§ **TASK MATERIAL**
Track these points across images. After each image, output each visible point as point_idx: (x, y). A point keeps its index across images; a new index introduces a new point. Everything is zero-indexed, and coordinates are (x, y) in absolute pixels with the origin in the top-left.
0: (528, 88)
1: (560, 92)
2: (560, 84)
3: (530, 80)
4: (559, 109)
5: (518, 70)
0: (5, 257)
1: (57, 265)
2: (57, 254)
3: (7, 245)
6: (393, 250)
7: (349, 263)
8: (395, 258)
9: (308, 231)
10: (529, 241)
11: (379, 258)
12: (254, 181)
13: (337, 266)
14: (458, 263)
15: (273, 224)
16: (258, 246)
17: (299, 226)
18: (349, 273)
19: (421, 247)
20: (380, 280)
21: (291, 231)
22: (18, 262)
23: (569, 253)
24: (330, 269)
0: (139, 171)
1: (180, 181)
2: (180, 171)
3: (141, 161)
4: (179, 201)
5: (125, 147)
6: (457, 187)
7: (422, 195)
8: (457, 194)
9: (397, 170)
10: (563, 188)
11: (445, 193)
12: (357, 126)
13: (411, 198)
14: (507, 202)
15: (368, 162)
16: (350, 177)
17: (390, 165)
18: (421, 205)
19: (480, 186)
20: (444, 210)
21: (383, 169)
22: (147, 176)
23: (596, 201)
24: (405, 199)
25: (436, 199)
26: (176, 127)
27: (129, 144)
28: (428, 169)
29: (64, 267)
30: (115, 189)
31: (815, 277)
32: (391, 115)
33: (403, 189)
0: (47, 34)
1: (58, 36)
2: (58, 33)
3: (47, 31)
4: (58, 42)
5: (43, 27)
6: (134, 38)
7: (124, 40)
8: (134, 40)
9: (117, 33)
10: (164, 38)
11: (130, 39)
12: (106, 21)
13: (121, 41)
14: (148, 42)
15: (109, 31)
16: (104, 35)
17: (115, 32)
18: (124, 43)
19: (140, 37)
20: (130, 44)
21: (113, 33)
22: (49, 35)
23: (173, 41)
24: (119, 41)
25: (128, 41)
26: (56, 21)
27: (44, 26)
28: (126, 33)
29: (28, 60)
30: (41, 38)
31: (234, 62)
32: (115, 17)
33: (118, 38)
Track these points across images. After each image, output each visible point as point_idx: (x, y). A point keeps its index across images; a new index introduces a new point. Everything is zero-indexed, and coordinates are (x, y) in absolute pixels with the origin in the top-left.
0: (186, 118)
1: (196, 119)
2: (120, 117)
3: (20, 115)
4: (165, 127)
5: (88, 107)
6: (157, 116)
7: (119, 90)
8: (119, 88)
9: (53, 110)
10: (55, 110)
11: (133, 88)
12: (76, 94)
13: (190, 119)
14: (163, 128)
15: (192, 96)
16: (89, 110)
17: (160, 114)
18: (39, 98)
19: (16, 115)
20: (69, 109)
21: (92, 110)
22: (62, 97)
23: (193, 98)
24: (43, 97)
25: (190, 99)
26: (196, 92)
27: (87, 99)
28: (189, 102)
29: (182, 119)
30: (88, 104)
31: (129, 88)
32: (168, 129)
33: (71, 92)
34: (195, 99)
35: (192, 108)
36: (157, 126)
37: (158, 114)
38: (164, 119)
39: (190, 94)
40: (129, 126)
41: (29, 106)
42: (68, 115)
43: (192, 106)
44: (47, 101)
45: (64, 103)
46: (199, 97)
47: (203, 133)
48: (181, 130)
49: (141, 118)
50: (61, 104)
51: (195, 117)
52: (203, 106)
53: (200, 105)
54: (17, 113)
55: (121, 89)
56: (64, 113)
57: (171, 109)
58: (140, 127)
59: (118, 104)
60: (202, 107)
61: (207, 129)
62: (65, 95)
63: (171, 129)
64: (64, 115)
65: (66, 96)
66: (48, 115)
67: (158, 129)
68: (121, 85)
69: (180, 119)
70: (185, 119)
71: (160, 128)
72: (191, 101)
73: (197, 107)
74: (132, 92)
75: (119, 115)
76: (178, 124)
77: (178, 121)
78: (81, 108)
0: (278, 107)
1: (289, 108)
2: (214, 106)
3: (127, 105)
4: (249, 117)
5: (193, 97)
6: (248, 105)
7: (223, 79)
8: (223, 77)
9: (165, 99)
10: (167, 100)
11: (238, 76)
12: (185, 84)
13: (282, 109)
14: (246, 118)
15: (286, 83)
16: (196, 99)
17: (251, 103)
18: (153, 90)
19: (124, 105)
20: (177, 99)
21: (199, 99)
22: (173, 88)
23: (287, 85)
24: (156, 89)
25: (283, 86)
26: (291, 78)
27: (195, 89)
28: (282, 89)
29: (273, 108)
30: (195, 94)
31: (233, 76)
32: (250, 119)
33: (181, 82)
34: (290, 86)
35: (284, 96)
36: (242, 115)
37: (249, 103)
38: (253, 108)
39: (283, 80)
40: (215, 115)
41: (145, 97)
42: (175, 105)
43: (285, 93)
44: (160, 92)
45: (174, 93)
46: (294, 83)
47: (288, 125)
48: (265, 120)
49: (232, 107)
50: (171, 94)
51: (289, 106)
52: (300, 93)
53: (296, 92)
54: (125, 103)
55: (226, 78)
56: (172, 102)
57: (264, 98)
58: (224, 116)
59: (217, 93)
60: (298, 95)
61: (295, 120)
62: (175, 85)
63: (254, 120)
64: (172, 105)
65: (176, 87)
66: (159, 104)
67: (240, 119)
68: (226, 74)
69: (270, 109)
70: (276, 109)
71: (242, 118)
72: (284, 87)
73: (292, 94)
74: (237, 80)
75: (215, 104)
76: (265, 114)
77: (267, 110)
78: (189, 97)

§ **WHAT IS NEEDED**
Give back the records above, character for character.

§ **WRITTEN REPLY**
Track these points across images. After each image, output each visible point as point_idx: (x, y). A point keeps its index across images; a new index introduces a new point. Everything is zero-indexed, and coordinates are (x, y) in absolute pixels with the origin in the top-left.
0: (528, 88)
1: (560, 92)
2: (560, 84)
3: (530, 80)
4: (559, 109)
5: (518, 70)
0: (5, 257)
1: (57, 265)
2: (57, 254)
3: (7, 245)
6: (393, 250)
7: (349, 263)
8: (395, 258)
9: (308, 231)
10: (529, 241)
11: (379, 258)
12: (254, 181)
13: (337, 266)
14: (458, 263)
15: (273, 224)
16: (258, 246)
17: (299, 226)
18: (349, 273)
19: (421, 247)
20: (380, 280)
21: (291, 231)
22: (18, 262)
23: (569, 253)
24: (330, 269)
0: (139, 171)
1: (180, 181)
2: (180, 171)
3: (141, 161)
4: (179, 201)
5: (125, 147)
6: (457, 187)
7: (422, 195)
8: (457, 194)
9: (397, 170)
10: (563, 188)
11: (445, 193)
12: (357, 126)
13: (411, 198)
14: (507, 202)
15: (368, 162)
16: (350, 177)
17: (390, 165)
18: (421, 205)
19: (480, 186)
20: (444, 210)
21: (383, 169)
22: (147, 176)
23: (596, 201)
24: (405, 199)
25: (436, 199)
26: (176, 127)
27: (129, 144)
28: (428, 169)
29: (64, 267)
30: (115, 189)
31: (815, 277)
32: (391, 115)
33: (403, 189)
0: (47, 34)
1: (58, 36)
2: (58, 33)
3: (47, 31)
4: (58, 42)
5: (43, 27)
6: (134, 38)
7: (124, 40)
8: (134, 40)
9: (117, 33)
10: (164, 38)
11: (130, 39)
12: (106, 21)
13: (121, 41)
14: (148, 42)
15: (109, 31)
16: (104, 35)
17: (115, 32)
18: (124, 43)
19: (140, 37)
20: (130, 44)
21: (113, 33)
22: (49, 35)
23: (173, 41)
24: (119, 41)
25: (128, 41)
26: (56, 21)
27: (44, 26)
28: (126, 33)
29: (28, 60)
30: (41, 38)
31: (234, 62)
32: (115, 17)
33: (118, 38)
Track these points across images. After each image, output each visible point as point_idx: (x, y). A point keeps its index across images; a new index introduces a new point. Everything is zero-indexed, and coordinates are (x, y) in absolute pixels with the origin in the top-left.
0: (186, 118)
1: (196, 119)
2: (120, 117)
3: (20, 115)
4: (165, 127)
5: (88, 107)
6: (157, 116)
7: (119, 90)
8: (119, 88)
9: (53, 110)
10: (55, 110)
11: (133, 88)
12: (76, 94)
13: (190, 119)
14: (163, 128)
15: (192, 96)
16: (89, 110)
17: (160, 114)
18: (39, 98)
19: (16, 115)
20: (69, 109)
21: (92, 110)
22: (62, 97)
23: (193, 98)
24: (43, 97)
25: (190, 99)
26: (196, 92)
27: (87, 99)
28: (189, 102)
29: (182, 119)
30: (88, 104)
31: (129, 88)
32: (168, 129)
33: (71, 92)
34: (195, 99)
35: (192, 108)
36: (157, 126)
37: (158, 114)
38: (164, 119)
39: (190, 94)
40: (129, 126)
41: (29, 106)
42: (68, 115)
43: (192, 106)
44: (47, 101)
45: (64, 103)
46: (199, 97)
47: (203, 133)
48: (181, 130)
49: (141, 118)
50: (61, 104)
51: (195, 117)
52: (203, 106)
53: (200, 105)
54: (17, 113)
55: (121, 89)
56: (64, 113)
57: (171, 109)
58: (140, 127)
59: (118, 104)
60: (202, 107)
61: (207, 129)
62: (65, 95)
63: (171, 129)
64: (64, 115)
65: (66, 96)
66: (48, 115)
67: (158, 129)
68: (121, 85)
69: (180, 119)
70: (185, 119)
71: (160, 128)
72: (191, 101)
73: (197, 107)
74: (132, 92)
75: (119, 115)
76: (178, 124)
77: (178, 121)
78: (81, 108)
0: (278, 107)
1: (289, 108)
2: (214, 106)
3: (127, 105)
4: (249, 117)
5: (193, 97)
6: (248, 105)
7: (223, 79)
8: (223, 77)
9: (165, 99)
10: (167, 100)
11: (238, 76)
12: (185, 84)
13: (282, 109)
14: (246, 118)
15: (286, 83)
16: (196, 99)
17: (251, 103)
18: (153, 90)
19: (124, 105)
20: (177, 99)
21: (199, 99)
22: (173, 88)
23: (287, 85)
24: (156, 89)
25: (283, 86)
26: (291, 78)
27: (195, 89)
28: (282, 89)
29: (273, 108)
30: (195, 94)
31: (233, 76)
32: (250, 119)
33: (181, 82)
34: (290, 86)
35: (284, 96)
36: (242, 115)
37: (249, 103)
38: (253, 108)
39: (283, 80)
40: (215, 115)
41: (145, 97)
42: (175, 105)
43: (285, 93)
44: (160, 92)
45: (174, 93)
46: (294, 83)
47: (288, 125)
48: (265, 120)
49: (232, 107)
50: (171, 94)
51: (289, 106)
52: (300, 93)
53: (296, 92)
54: (125, 103)
55: (226, 78)
56: (172, 102)
57: (264, 98)
58: (224, 116)
59: (217, 93)
60: (298, 95)
61: (295, 120)
62: (175, 85)
63: (254, 120)
64: (172, 105)
65: (176, 87)
66: (159, 104)
67: (240, 119)
68: (226, 74)
69: (270, 109)
70: (276, 109)
71: (242, 118)
72: (284, 87)
73: (292, 94)
74: (237, 80)
75: (215, 104)
76: (265, 114)
77: (267, 110)
78: (189, 97)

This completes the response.